+++ Extrait

Il a par ailleurs relevé que la réduction des effectifs pesait plus lourdement que prévu sur les officiers et les sous-officiers, que le recrutement, et surtout la fidélisation de militaires du rang, enjeu essentiel et principale difficulté des armées professionnalisées, suscitait aujourd'hui des inquiétudes croissantes, plus ou moins officiellement exprimées, et qu'enfin les prévisions faites en matière de recrutement de personnels civils étaient clairement infirmées par la réalité.

De fait, M. Maurice Blin, rapporteur spécial, a souligné que plusieurs facteurs pèsent dès maintenant, ou pèseront rapidement, sur le volume et la qualité du recrutement au sein des armées, et surtout sur la capacité de celles-ci à conserver leur ressource : la reprise du marché du travail, l'application unilatérale des 35 heures sur le marché civil et sa transposition sur la fonction publique civile, face aux contraintes propres au métier militaire, enfin l'insuffisance évidente, en l'état actuel, des " avantages annexes " proposés, en particulier en ce qui concerne les capacités et aides au logement, et les avantages familiaux.

M. Maurice Blin, rapporteur spécial, a ensuite souligné la progression considérable des dépenses de rémunérations et de charges sociales depuis 1996.

A près de 85 milliards de francs, les dépenses de rémunérations et de charges sociales représentent désormais près de 80 % du titre III, soit près de la moitié du budget militaire. De fait, en exécution, de 1996 à 1999, les dépenses de rémunérations auront progressé de plus de 8 %, celles des charges sociales de près de 17 %, tandis que les crédits de fonctionnement courant auront diminué de près de 20 %.

Certes, plusieurs mesures spécifiques à l'ensemble de la fonction publique prises au cours de la période 1996-1999 ont pesé sur l'évolution des coûts de rémunérations et de charges sociales. Toutefois, il est clair que l'incidence financière de la professionnalisation n'a pas été évaluée à sa juste mesure. Le gouvernement estime d'ailleurs lui-même à 2,7 milliards de francs le poids de l'incidence de la professionnalisation dans l'augmentation des crédits de rémunérations et charges sociales entre 1996 et 2001.

De fait, M. Maurice Blin, rapporteur spécial, a souligné que si la professionnalisation se traduisait certes par une baisse des effectifs, elle impliquait -pour être réussie- une modification de leur structure de sorte qu'au total, les professionnels, même moins nombreux que les appelés, coûtaient globalement plus cher.

La nécessaire réévaluation des dépenses de rémunérations et de charges sociales, n'a pu se faire, pour rester dans " l'épure " de la loi de programmation, qu'au détriment des crédits de fonctionnement courant et d'entretien et donc de la capacité opérationnelle des armées françaises.

++++++
+++ Entrées fournies

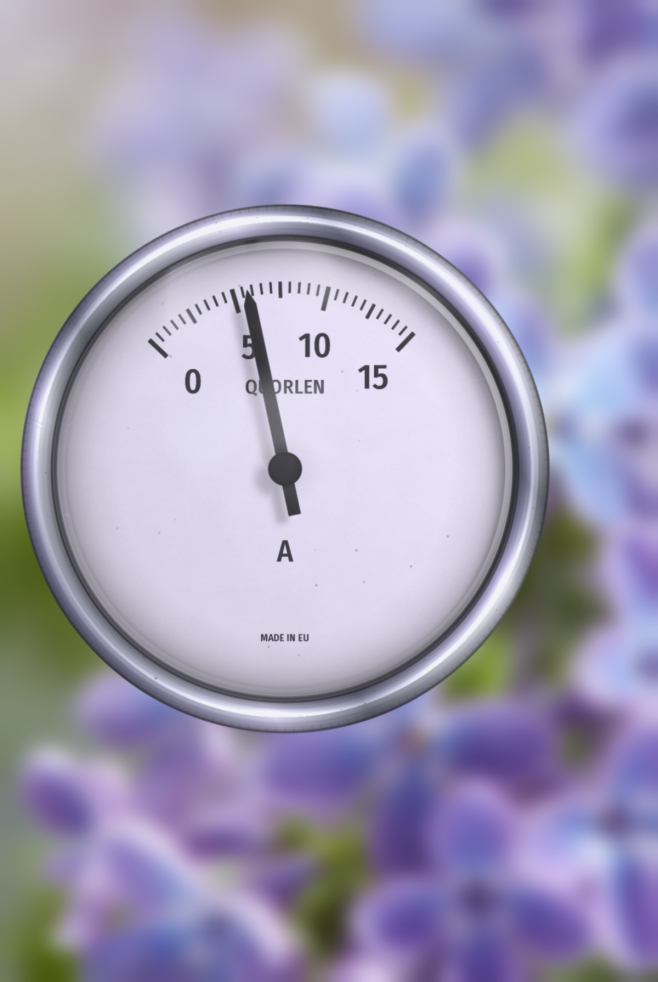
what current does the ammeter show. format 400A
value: 5.75A
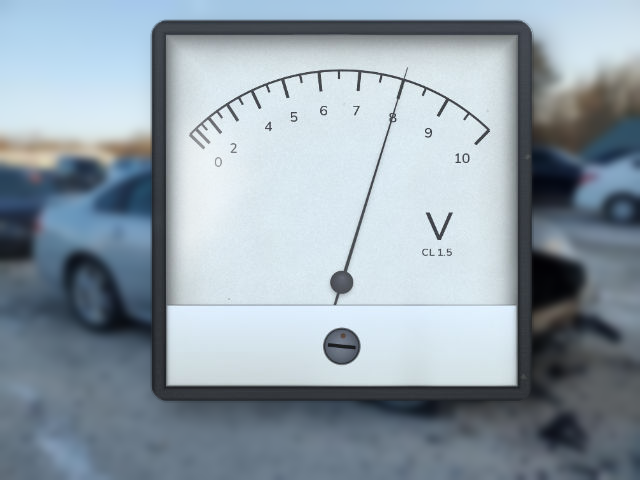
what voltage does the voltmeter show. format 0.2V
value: 8V
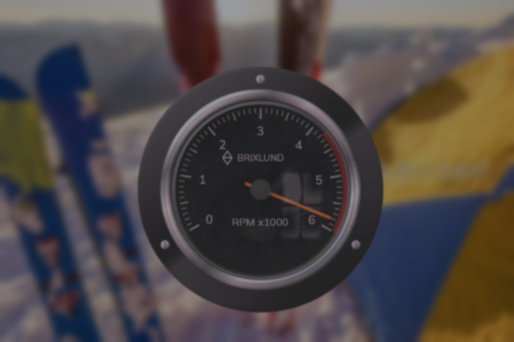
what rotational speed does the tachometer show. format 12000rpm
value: 5800rpm
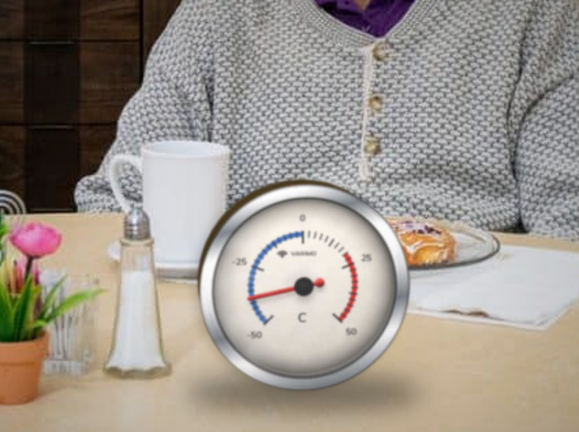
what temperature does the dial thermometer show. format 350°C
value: -37.5°C
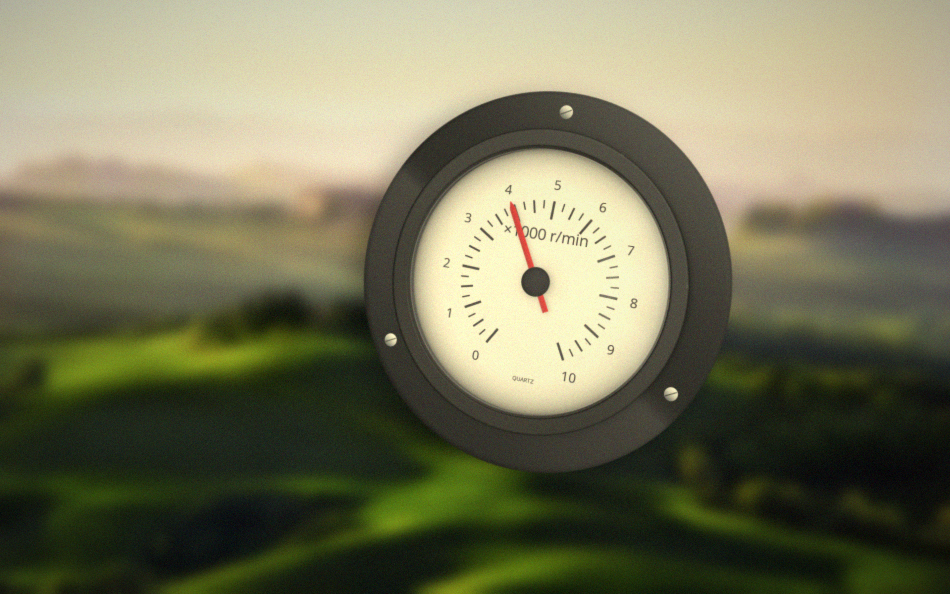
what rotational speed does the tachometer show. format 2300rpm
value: 4000rpm
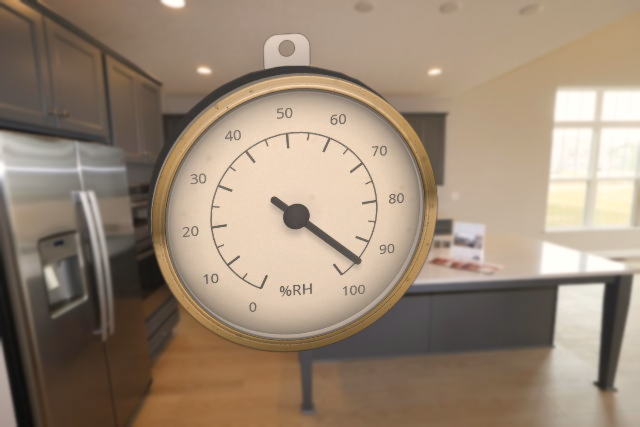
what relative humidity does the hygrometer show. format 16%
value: 95%
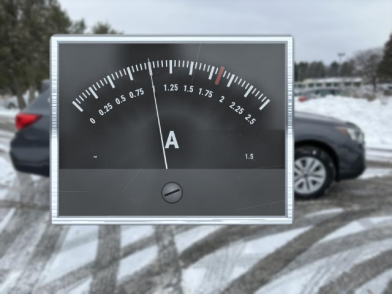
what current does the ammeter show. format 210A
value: 1A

++++++

[Activité 1] Selon l'extrait sur le budget militaire, quelle part du titre III représentent désormais les dépenses de rémunérations et de charges sociales ?
[Activité 2] Poursuivez l'extrait sur le budget militaire à la suite de sa dernière phrase.

[Résultat 1] Près de 80 %.

[Résultat 2]
M. Maurice Blin, rapporteur spécial, asouligné que la diminution de 20 % en trois ans -1996 à 1999- des dépenses d'entretien et de fonctionnement courant se traduisait au niveau des analyses recueillies au cours des différentes visites effectuées sur le terrain par l'incapacité d'entretenir le matériel de façon correcte, une insuffisance croissante des pièces de rechange, et une détérioration constante de la capacité opérationnelle.

Même si cette tendance était partiellement enrayée depuis la loi de finances initiale 2000, le rapporteur spécial a estimé qu'il convenait d'être particulièrement attentif aux conditions d'exécution budgétaire définitive, qui s'écartaient souvent sensiblement des prévisions initiales. En outre, la très faible reprise ainsi amorcée ne pouvait, en aucune façon, suffire à rattraper le retard accumulé depuis trois ans.

De fait, M. Maurice Blin, rapporteur spécial, a estimé que l'augmentation des crédits affichée par le projet de loi de finances pour 2001 ne correspondait que très partiellement à une réelle amélioration des moyens. En effet, l'essentiel des économies de constatation sur le fonctionnement liées à la diminution des effectifs est absorbé par la hausse mécanique de la dotation carburants, majorée de 697 millions de francs dans le projet de loi de finances pour 2001, sur la base d'hypothèses d'ores et déjà dépassées -baril à 20 dollars et dollar à 6,50 francs- soit une sous-estimation de plus de 70 % du baril actuel exprimé en francs, laquelle impliquera nécessairement d'importants abondements en cours d'exercice.

M. Maurice Blin a constaté que les crédits consacrés à la revalorisation des taux d'activité des forces, fortement soulignée par le Gouvernement, restaient en réalité modiques et surtout inférieurs aux besoins.

Enfin, M. Maurice Blin, rapporteur spécial, a souhaité souligner l'ampleur prise d'une part par les opérations extérieures, et, d'autre part, par les différentes missions de service public auxquelles l'armée était appelée à participer, plan Polmar et ses suites avec le naufrage de l'Erika, plan Orsec et ses suites avec les tempêtes de décembre 1999.

Le rapporteur spécial a estimé que ces diverses missions, qui finissaient nécessairement par s'effectuer au détriment des missions strictement militaires, n'étaient plus conformes à la notion d'armée professionnelle, et qu'on ne pouvait durablement demander à une armée de métier de faire autre chose que son métier, à tout le moins que ce pour quoi elle avait été recrutée.

Enfin, M. Maurice Blin, rapporteur spécial, a relevé l'importance particulière de l'effort consacré à la gendarmerie.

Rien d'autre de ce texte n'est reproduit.